Yorkshire Wildlife Trust’s Sprotbrough Flash nature reserve has received a host of improvements, for both wildlife and visitors, thanks to the scheme, which uses money raised from the 5p bag charge in store.

Over the years,the habitat on the flash has matured from mud to reed bed and in some areas to willow carr, meaning the species seen on the flash have changed. Reed bed and willow has been removed on small parts of the flash, opening up the area and allowing birds that like open, muddy lakes to thrive. The work has seen results already; a grey wagtail has been spotted searching for food on the mud - a species not seen for over two years on site. It is hoped birds like sandpipers and snipe will also return.

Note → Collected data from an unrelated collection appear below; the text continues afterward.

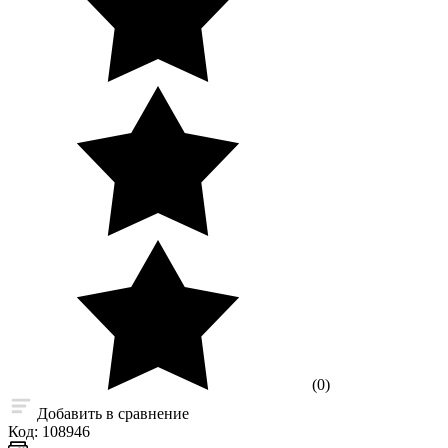
(0)
Добавить в сравнение
Код:
108946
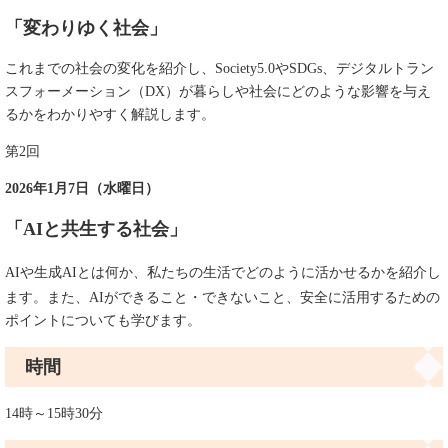
「変わりゆく社会​​​」
これまでの社会の変化を紹介し、Society5.0やSDGs、デジタルトラン
スフォーメーション（DX）が暮らしや社会にどのような影響を与え
るかをわかりやすく解説します。
第2回
2026年1月7日（水曜日）
「AIと共生する社会​」
AIや生成AIとは何か、私たちの生活でどのように活かせるかを紹介し
ます。また、AIができること・できないこと、安全に活用するための
ポイントについても学びます。
時間
14時～15時30分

A brand new viewing screen has been inserted on the site, providing excellent views of the lake and the bird life on it. An osprey platform has also been erected at the edge of the flash. Birds pass through the site every year on the way to and from Scotland, on their migration from Africa, and it is hoped the platform will entice a pair to stay and breed. Even if it doesn’t, the platform will be used by buzzards or other birds.

Jim Horsfall, Yorkshire Wildlife Trust reserves officer, said: “Yorkshire Wildlife Trust is a charity that relies on the support of its members and volunteers to continue restoring wildlife for the benefit of everyone in generations to come. “Money from the Tesco scheme has enabled us to do some really exciting things at Sprotbrough.

“Birds not seen for years are returning and we will soon be putting out a tern raft, in good time for terns to come and nest on.

“The raft will help prevent predation of tern eggs and young by badgers and foxes. It also allows a different surface for the birds to nest on. Hopefully some common terns will use the raft, perhaps even from this year.”